Dataset items

=== Section Start ===

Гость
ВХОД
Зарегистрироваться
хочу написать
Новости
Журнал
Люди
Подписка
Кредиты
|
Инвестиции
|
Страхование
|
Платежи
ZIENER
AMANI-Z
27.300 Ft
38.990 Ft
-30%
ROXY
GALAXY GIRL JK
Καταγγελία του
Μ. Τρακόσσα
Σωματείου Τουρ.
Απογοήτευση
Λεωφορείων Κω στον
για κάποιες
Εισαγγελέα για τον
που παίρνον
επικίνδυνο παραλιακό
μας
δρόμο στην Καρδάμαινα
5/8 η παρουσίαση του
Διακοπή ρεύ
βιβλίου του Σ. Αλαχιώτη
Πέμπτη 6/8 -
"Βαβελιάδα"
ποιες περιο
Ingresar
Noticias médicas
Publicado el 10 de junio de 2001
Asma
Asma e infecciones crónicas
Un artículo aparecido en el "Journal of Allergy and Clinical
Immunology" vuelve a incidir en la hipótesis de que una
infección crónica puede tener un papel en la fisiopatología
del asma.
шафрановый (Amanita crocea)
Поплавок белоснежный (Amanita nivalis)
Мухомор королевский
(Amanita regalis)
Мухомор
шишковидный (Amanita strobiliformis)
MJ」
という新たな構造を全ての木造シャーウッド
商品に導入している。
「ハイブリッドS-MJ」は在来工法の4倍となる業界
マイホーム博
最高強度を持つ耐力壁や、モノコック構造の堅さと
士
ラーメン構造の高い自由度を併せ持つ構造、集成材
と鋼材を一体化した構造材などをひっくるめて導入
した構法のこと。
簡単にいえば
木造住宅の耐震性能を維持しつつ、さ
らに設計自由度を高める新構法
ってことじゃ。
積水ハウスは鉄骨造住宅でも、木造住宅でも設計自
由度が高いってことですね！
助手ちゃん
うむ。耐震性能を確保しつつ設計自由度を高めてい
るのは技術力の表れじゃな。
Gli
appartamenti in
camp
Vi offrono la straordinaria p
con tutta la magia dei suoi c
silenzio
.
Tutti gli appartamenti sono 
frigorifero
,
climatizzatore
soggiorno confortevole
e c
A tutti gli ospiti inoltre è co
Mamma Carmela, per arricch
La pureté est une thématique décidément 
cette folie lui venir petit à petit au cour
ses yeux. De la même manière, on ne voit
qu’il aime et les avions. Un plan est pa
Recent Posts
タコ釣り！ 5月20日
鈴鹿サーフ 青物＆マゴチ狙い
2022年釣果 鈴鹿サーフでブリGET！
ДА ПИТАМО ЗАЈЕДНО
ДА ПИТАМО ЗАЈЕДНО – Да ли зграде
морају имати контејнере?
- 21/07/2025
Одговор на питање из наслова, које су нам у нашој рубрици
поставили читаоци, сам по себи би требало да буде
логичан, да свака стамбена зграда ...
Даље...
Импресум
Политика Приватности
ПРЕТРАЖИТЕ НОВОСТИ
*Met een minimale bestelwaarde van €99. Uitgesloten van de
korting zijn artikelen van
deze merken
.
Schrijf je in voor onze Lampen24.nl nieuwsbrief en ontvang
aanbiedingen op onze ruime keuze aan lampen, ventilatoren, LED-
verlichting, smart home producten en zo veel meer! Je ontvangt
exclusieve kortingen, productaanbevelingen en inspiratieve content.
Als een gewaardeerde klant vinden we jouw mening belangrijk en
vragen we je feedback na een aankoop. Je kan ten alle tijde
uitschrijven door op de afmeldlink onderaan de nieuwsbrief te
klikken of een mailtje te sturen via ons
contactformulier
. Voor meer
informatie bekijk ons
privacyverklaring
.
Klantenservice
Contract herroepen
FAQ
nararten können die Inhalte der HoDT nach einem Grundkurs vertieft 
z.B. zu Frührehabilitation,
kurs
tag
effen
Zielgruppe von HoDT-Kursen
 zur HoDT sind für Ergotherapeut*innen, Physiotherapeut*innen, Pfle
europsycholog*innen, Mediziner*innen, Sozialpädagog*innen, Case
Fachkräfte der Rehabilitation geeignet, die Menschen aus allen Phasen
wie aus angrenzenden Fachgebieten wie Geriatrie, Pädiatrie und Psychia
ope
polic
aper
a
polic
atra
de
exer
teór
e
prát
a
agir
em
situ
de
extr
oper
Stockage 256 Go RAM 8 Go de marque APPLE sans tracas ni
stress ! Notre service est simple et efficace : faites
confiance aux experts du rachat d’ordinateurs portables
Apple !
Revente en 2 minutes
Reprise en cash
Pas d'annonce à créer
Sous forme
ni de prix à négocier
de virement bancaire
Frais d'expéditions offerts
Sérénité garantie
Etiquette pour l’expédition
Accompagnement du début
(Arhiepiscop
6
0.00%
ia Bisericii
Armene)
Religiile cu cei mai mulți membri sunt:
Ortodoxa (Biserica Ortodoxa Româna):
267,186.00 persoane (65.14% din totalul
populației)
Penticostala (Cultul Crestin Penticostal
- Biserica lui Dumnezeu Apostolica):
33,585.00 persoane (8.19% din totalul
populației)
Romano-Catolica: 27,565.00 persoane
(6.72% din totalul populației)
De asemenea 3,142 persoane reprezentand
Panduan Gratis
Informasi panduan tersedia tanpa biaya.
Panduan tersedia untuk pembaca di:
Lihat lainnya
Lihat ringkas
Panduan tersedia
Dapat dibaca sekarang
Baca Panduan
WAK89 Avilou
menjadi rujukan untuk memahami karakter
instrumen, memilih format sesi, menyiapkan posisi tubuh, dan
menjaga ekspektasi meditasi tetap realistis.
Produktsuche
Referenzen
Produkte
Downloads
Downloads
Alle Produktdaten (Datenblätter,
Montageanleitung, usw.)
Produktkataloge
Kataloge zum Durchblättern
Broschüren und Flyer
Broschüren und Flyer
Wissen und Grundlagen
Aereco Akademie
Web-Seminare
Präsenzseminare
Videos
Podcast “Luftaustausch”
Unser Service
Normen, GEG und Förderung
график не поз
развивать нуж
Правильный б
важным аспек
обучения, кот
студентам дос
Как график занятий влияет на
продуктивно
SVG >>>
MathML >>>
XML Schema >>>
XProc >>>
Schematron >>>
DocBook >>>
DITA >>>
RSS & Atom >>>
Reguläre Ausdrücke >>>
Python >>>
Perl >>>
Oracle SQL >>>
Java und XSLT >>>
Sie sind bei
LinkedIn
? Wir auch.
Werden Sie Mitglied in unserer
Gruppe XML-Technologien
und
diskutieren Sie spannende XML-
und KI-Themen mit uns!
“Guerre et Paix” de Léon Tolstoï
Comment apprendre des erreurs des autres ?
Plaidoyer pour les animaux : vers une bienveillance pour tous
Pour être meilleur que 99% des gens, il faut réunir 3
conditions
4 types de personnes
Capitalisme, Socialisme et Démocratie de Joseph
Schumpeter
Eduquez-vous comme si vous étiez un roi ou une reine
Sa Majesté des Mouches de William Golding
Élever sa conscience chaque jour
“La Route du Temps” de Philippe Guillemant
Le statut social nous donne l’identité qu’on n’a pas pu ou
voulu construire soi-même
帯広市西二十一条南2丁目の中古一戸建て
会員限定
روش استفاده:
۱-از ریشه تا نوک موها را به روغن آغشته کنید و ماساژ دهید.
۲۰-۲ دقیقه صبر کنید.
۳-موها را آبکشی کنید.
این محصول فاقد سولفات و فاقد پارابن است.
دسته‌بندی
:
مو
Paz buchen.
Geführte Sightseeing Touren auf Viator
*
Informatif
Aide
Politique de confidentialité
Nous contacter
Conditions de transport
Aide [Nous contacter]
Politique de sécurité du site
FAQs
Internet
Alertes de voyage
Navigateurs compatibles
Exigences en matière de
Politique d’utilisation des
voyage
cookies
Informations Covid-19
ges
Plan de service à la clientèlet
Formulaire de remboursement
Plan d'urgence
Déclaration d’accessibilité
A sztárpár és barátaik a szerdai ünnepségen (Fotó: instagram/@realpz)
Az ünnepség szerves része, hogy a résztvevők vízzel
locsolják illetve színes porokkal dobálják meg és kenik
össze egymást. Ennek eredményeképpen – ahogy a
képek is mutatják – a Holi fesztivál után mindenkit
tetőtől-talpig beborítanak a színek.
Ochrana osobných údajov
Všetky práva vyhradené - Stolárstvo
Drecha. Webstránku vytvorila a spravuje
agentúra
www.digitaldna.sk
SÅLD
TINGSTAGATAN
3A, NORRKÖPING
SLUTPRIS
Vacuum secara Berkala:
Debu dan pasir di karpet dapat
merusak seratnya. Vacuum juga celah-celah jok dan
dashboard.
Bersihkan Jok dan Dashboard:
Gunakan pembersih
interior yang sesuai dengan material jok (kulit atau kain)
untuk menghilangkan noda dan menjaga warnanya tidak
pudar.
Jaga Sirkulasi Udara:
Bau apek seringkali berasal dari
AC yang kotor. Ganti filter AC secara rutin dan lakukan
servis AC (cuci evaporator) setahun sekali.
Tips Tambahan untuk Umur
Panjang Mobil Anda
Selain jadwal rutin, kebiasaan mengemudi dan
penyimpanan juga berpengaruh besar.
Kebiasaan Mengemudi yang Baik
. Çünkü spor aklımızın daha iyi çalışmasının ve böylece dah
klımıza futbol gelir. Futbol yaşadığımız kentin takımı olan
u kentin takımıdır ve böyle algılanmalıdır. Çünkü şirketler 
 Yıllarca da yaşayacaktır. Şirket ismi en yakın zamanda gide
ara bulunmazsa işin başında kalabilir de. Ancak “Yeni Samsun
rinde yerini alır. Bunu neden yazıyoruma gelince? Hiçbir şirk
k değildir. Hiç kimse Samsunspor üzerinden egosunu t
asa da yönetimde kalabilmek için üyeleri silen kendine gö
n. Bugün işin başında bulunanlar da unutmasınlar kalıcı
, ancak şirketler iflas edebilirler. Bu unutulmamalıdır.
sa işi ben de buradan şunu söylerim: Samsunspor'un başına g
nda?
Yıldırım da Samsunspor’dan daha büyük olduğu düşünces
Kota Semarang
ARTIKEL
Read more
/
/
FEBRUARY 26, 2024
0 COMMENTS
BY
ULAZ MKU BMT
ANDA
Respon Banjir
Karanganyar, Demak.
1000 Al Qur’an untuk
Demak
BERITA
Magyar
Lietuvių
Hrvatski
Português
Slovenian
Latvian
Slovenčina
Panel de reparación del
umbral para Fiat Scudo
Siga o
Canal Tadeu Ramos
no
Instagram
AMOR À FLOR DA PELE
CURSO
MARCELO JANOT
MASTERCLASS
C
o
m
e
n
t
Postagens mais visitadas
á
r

=== Section End ===

Written task | Reproduce the lines of the items word for word, starting at the first line of the items and ending with the line that contains "うむ。耐震性能を確保しつつ設計自由度を高めてい", including both of those lines.

Task solution |
Гость
ВХОД
Зарегистрироваться
хочу написать
Новости
Журнал
Люди
Подписка
Кредиты
|
Инвестиции
|
Страхование
|
Платежи
ZIENER
AMANI-Z
27.300 Ft
38.990 Ft
-30%
ROXY
GALAXY GIRL JK
Καταγγελία του
Μ. Τρακόσσα
Σωματείου Τουρ.
Απογοήτευση
Λεωφορείων Κω στον
για κάποιες
Εισαγγελέα για τον
που παίρνον
επικίνδυνο παραλιακό
μας
δρόμο στην Καρδάμαινα
5/8 η παρουσίαση του
Διακοπή ρεύ
βιβλίου του Σ. Αλαχιώτη
Πέμπτη 6/8 -
"Βαβελιάδα"
ποιες περιο
Ingresar
Noticias médicas
Publicado el 10 de junio de 2001
Asma
Asma e infecciones crónicas
Un artículo aparecido en el "Journal of Allergy and Clinical
Immunology" vuelve a incidir en la hipótesis de que una
infección crónica puede tener un papel en la fisiopatología
del asma.
шафрановый (Amanita crocea)
Поплавок белоснежный (Amanita nivalis)
Мухомор королевский
(Amanita regalis)
Мухомор
шишковидный (Amanita strobiliformis)
MJ」
という新たな構造を全ての木造シャーウッド
商品に導入している。
「ハイブリッドS-MJ」は在来工法の4倍となる業界
マイホーム博
最高強度を持つ耐力壁や、モノコック構造の堅さと
士
ラーメン構造の高い自由度を併せ持つ構造、集成材
と鋼材を一体化した構造材などをひっくるめて導入
した構法のこと。
簡単にいえば
木造住宅の耐震性能を維持しつつ、さ
らに設計自由度を高める新構法
ってことじゃ。
積水ハウスは鉄骨造住宅でも、木造住宅でも設計自
由度が高いってことですね！
助手ちゃん
うむ。耐震性能を確保しつつ設計自由度を高めてい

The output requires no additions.